DOMINGO DE PENTECOSTES - A

 

Temas

de 

fundo  

1ª leitura (Act 2,1-11):  Quando chegou o dia do Pentecostes, os discípulos estavam todos reunidos no mesmo lugar. De repente, vindo do céu, ouviu-se um som comparável ao de uma forte rajada de vento, que encheu toda a casa onde se encontravam. Viram então algo parecido com umas línguas de fogo, que se iam dividindo e poisando uma sobre cada um deles. Todos ficaram cheios do Espírito Santo e começaram a falar outras línguas, segundo  o Espírito lhes inspirava que se exprimissem. Ora, havia em Jerusalém judeus piedosos provenientes de todas as nações da terra. Ao ouvir aquele ruído, reuniu-se então ali uma multidão que ficou estupefacta, pois cada um os ouvia falar na sua própria língua. Atónitos e admirados, diziam: «Mas esses que estão a falar não são todos Galileus? Como é que então cada um de nós os ouve falar na própria língua?»...

 

Ficaram cheios do Espírito Santo.

   O protagonista nesta passagem - como, de resto, em todo o livro dos Atos dos Apóstolos - é, sem sombra de dúvida, o Espírito Santo. E isso parece-me um bom motivo para sugerir a ideia de que talvez tenha chegado a altura de dar maior importância ao papel único do Espírito Santo na vida das pessoas e da Igreja. Em certo sentido, não obstante os novos impulsos que à sua devoção têm tido dados nos últimos decénios, fica-me a impressão que o Espírito Santo é ainda o grande ausente e esquecido da devoção das comunidades cristãs. E, apesar de tudo, a realidade é que, sem o Espírito Santo, nem sequer a própria vida em Igreja é possível, porque, como diz S. Paulo, «todos os que se deixam guiar pelo Espírito, esses é que são filhos de Deus... Esse mesmo Espírito dá testemunho ao nosso espírito de que somos filhos de Deus» (Rm 8,14.16). O mesmo S. Paulo diz ainda: «As coisas que são de Deus, ninguém as conhece, a não ser o Espírito de Deus» (1Cor 2,11b). Mais adiante, diz ainda mais claramente: «Ninguém, falando sob a ação do Espírito Santo, pode dizer que Jesus seja anátema; e ninguém pode dizer que Jesus é o Senhor senão por ação do Espírito Santo» (1Cor 12,3b).

## Dados em bruto

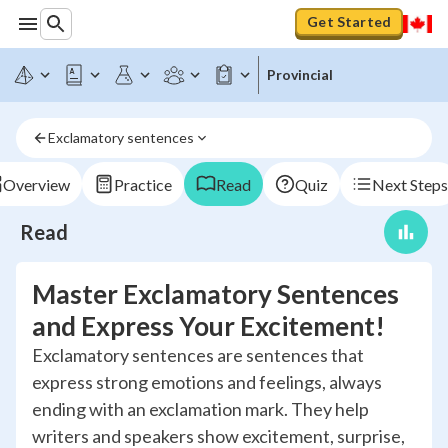
Get Started
Provincial
Exclamatory sentences
Overview
Practice
Read
Quiz
Next Steps
Read
Master Exclamatory Sentences
and Express Your Excitement!
Exclamatory sentences are sentences that
express strong emotions and feelings, always
ending with an exclamation mark. They help
writers and speakers show excitement, surprise,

## Responda ao seguinte
a. Explique, em uma a três frases, por que razão ficou estupefacta a multidão que se juntou ao ouvir o ruído, segundo o texto sobre o Pentecostes.
b. Reproduza palavra por palavra o trecho do texto sobre o Pentecostes que começa em "1ª leitura (Act" e termina em "do Espírito Santo.".

## Soluções das tarefas
a. A multidão ficou estupefacta porque cada um ouvia os discípulos falar na sua própria língua. Atónitos, perguntavam como isso era possível, se os que falavam eram todos Galileus.

b.
1ª leitura (Act 2,1-11):  Quando chegou o dia do Pentecostes, os discípulos estavam todos reunidos no mesmo lugar. De repente, vindo do céu, ouviu-se um som comparável ao de uma forte rajada de vento, que encheu toda a casa onde se encontravam. Viram então algo parecido com umas línguas de fogo, que se iam dividindo e poisando uma sobre cada um deles. Todos ficaram cheios do Espírito Santo e começaram a falar outras línguas, segundo  o Espírito lhes inspirava que se exprimissem. Ora, havia em Jerusalém judeus piedosos provenientes de todas as nações da terra. Ao ouvir aquele ruído, reuniu-se então ali uma multidão que ficou estupefacta, pois cada um os ouvia falar na sua própria língua. Atónitos e admirados, diziam: «Mas esses que estão a falar não são todos Galileus? Como é que então cada um de nós os ouve falar na própria língua?»...

 

Ficaram cheios do Espírito Santo.